PROBLEM DESCRIPTION: Which lines make up the answer? Those from the line with "For every layout" through the end of the data; reproduce them exactly.

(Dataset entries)

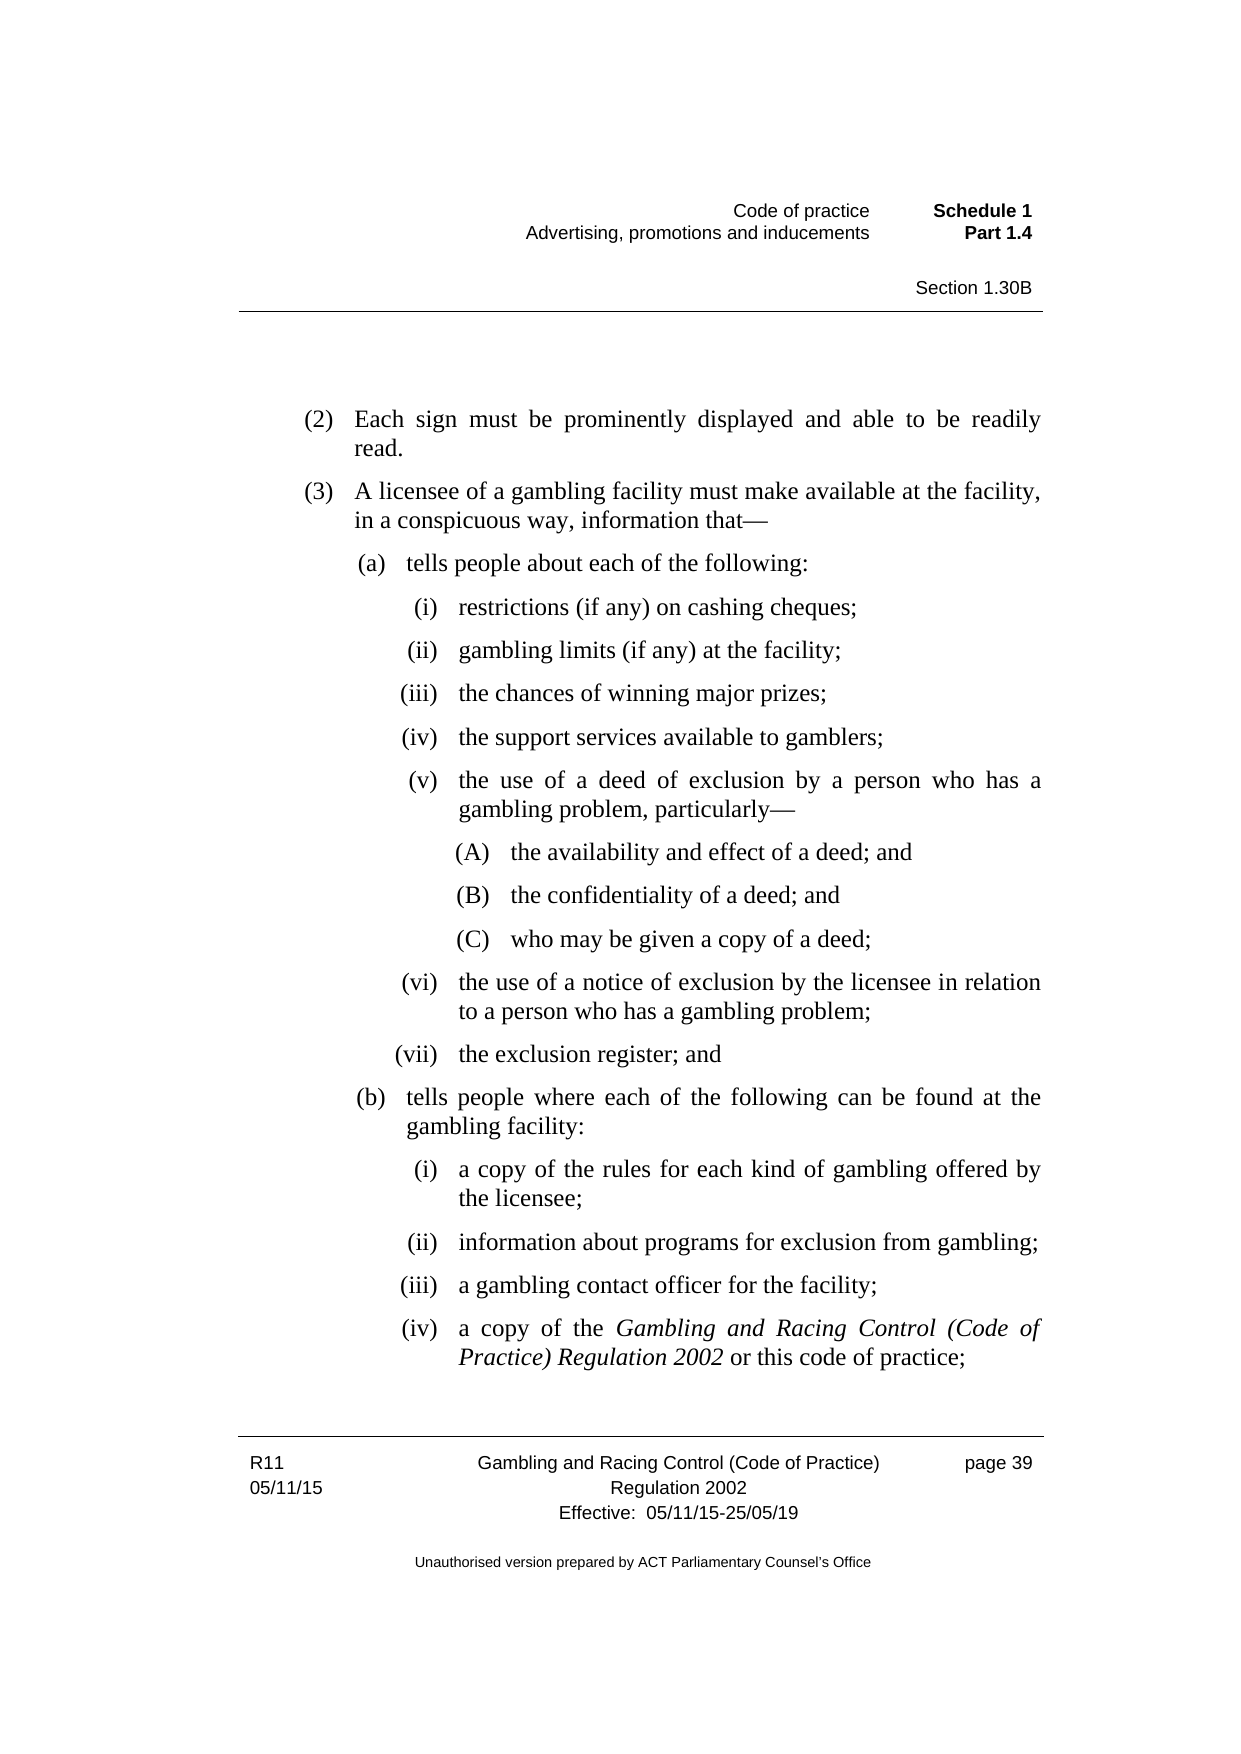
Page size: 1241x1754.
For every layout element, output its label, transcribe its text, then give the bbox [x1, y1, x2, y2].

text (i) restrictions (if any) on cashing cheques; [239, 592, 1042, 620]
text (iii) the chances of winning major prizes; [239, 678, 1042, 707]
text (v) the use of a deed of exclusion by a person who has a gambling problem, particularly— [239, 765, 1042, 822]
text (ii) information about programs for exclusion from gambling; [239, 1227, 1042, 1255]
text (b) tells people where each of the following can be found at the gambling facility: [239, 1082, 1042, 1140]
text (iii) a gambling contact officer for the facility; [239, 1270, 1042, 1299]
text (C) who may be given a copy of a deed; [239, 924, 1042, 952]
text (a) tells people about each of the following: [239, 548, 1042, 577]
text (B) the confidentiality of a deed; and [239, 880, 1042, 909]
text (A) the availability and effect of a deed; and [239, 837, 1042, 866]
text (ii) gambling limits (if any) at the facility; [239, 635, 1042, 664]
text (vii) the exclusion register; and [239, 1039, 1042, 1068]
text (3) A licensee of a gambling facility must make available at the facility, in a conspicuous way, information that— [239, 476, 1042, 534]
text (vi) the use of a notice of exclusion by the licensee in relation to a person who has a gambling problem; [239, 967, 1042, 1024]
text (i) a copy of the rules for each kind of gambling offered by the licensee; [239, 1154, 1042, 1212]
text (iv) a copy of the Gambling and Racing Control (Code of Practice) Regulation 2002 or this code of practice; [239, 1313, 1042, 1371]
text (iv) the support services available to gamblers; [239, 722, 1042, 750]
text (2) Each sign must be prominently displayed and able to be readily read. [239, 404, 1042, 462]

YOUR SOLUTION:
For every layout element, output its label, transcribe its text, then give the bbox [x1, y1, x2, y2].

text (i) restrictions (if any) on cashing cheques; [239, 592, 1042, 620]
text (iii) the chances of winning major prizes; [239, 678, 1042, 707]
text (v) the use of a deed of exclusion by a person who has a gambling problem, particularly— [239, 765, 1042, 822]
text (ii) information about programs for exclusion from gambling; [239, 1227, 1042, 1255]
text (b) tells people where each of the following can be found at the gambling facility: [239, 1082, 1042, 1140]
text (iii) a gambling contact officer for the facility; [239, 1270, 1042, 1299]
text (C) who may be given a copy of a deed; [239, 924, 1042, 952]
text (a) tells people about each of the following: [239, 548, 1042, 577]
text (B) the confidentiality of a deed; and [239, 880, 1042, 909]
text (A) the availability and effect of a deed; and [239, 837, 1042, 866]
text (ii) gambling limits (if any) at the facility; [239, 635, 1042, 664]
text (vii) the exclusion register; and [239, 1039, 1042, 1068]
text (3) A licensee of a gambling facility must make available at the facility, in a conspicuous way, information that— [239, 476, 1042, 534]
text (vi) the use of a notice of exclusion by the licensee in relation to a person who has a gambling problem; [239, 967, 1042, 1024]
text (i) a copy of the rules for each kind of gambling offered by the licensee; [239, 1154, 1042, 1212]
text (iv) a copy of the Gambling and Racing Control (Code of Practice) Regulation 2002 or this code of practice; [239, 1313, 1042, 1371]
text (iv) the support services available to gamblers; [239, 722, 1042, 750]
text (2) Each sign must be prominently displayed and able to be readily read. [239, 404, 1042, 462]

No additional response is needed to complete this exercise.